Nov 17, 2007 10:31 am US/Central
Expert: Former Illinois Cop's Third Wife Killed
ROMEOVILLE, Ill. (AP) ―
Amid the search for a former police officer's fourth wife, a nationally known pathologist has examined the remains of the officer's previous wife at her family's request and determined she was killed.
Former New York City chief medical examiner Dr. Michael Baden analyzed Kathleen Savio's remains and concluded she died after a struggle, and her body was placed in the bathtub where she was found, Baden said Saturday.
"I don't think there's any possibility this was an accident, and I don't think there's any indication this was suicide," he told Fox News, which flew him to Chicago so he could examine the remains Friday with the family's consent.
Results of a separate, official autopsy conducted after Baden's review will not be available for several days, authorities said.
A coroner's jury initially ruled that Savio's 2004 death was an accidental drowning. But now, with Drew Peterson's fourth wife missing for more than two weeks, authorities are re-examining the circumstances of Savio's death.
Peterson, 53, who resigned this week as a Bolingbrook police sergeant, has not been named a suspect in Savio's death. But he is a suspect in the disappearance of his fourth and current wife, Stacy, who was last seen Oct. 28 and whose case authorities have called a possible homicide.
Peterson has an unlisted number. He has denied any involvement in either case and said he believes his 23-year-old wife left him for another man and is alive.
Savio's body was exhumed this week at the request of Will County State's Attorney James Glasgow, who has said after examining evidence he believes her death was a homicide staged to look like an accident.

****************

▶ **Activities**:
A) Can you duplicate everything in the article on Kathleen Savio's death from "Peterson has an" down to "like an accident."?
B) Will you go on with the article on Kathleen Savio's death, picking up right after its final sentence?

Stored records:

****************

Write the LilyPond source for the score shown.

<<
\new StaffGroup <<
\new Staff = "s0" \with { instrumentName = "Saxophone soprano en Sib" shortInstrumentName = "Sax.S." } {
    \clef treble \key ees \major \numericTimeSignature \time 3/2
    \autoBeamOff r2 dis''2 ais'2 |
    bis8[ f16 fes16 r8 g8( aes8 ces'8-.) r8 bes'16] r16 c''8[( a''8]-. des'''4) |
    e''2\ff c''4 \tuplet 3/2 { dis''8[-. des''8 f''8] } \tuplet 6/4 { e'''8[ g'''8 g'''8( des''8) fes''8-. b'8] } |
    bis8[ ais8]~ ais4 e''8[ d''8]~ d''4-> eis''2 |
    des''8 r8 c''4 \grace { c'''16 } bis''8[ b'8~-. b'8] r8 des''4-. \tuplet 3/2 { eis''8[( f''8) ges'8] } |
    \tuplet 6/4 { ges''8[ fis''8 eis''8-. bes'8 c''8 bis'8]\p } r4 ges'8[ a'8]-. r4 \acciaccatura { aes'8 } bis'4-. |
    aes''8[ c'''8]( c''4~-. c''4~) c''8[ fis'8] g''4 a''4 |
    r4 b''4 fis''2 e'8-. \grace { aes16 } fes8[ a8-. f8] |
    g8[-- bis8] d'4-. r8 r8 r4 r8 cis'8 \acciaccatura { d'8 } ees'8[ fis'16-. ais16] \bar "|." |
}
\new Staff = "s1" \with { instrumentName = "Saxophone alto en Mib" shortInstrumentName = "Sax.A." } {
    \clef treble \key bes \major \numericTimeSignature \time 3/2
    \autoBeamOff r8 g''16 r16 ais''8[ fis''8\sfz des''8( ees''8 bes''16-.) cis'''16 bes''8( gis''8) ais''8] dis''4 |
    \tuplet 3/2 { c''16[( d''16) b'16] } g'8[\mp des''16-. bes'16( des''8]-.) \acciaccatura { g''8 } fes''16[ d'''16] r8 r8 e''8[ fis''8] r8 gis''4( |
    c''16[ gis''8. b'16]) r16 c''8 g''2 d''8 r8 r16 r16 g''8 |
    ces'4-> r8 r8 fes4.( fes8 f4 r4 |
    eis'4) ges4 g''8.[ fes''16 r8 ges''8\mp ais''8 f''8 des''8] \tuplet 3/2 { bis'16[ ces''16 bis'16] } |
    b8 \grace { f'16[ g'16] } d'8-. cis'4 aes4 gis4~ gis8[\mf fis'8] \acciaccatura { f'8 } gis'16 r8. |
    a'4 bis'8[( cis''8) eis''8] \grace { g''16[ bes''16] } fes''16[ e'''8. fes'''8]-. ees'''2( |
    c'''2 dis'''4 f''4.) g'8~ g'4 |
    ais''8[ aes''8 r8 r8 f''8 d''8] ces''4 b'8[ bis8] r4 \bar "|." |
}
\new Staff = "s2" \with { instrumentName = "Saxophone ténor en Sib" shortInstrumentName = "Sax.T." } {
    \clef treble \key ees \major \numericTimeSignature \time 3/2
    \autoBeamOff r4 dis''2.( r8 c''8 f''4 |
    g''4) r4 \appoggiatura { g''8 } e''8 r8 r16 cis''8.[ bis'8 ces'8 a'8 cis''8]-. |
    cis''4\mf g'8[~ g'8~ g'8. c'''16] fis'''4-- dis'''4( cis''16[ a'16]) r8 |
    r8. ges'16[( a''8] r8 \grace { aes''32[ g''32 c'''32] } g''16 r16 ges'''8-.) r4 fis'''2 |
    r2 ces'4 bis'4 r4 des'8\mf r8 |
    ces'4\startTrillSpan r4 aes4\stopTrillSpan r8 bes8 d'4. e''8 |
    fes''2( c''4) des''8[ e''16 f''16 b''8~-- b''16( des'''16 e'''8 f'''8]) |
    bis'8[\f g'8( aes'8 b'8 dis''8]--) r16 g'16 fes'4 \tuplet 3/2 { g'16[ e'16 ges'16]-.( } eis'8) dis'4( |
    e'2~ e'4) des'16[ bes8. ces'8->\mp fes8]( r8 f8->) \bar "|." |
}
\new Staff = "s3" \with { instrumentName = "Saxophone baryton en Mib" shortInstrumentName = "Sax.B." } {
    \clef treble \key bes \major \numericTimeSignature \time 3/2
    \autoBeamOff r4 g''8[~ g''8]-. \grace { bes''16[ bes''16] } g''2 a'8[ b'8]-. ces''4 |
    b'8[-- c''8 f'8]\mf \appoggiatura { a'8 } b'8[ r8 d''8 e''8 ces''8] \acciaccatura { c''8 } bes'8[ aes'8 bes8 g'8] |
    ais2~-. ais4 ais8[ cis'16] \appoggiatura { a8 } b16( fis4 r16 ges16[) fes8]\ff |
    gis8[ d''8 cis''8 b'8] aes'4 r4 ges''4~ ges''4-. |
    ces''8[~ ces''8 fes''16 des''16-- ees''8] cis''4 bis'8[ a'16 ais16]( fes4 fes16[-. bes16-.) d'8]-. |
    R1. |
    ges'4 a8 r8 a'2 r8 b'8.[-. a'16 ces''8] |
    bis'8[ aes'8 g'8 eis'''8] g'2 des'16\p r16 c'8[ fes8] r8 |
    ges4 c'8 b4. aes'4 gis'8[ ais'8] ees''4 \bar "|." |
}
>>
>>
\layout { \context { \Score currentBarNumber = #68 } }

****************

▶ **Answer list**:
A)
Peterson has an unlisted number. He has denied any involvement in either case and said he believes his 23-year-old wife left him for another man and is alive.
Savio's body was exhumed this week at the request of Will County State's Attorney James Glasgow, who has said after examining evidence he believes her death was a homicide staged to look like an accident.

B)
The state's attorney's office allowed Baden to use the county morgue for his work and a state's attorney's investigator attended the autopsy, spokesman Charles Pelkie said.
Bruises on Savio's body "happened around the time that she died, as if she were in a struggle, as if she were beaten up," Baden said.
Anna Doman, Savio's sister, said Baden was giving his opinion without charging a fee to the family.
"She was beat up and placed in the bathtub as a cover-up for whoever done this," Sue Savio Doman, Savio's sister, told WFLD-TV, a Fox affiliate.
Documents released by Savio's family indicate she believed, at least briefly, that he would kill her: "He pulled out his knife that he kept around his leg and brought it to my neck," she wrote in a letter the family says was sent to prosecutors.
Pelkie said it remains unclear if that letter ever came to the office.
Attorney Fred Morelli, who once represented Peterson, said he never heard the knife claims about his former client.
"That's the first I've heard of that," Morelli said. "That's crazy. ... (Peterson) was a very pleasant, personable fellow. Other than that, I don't know."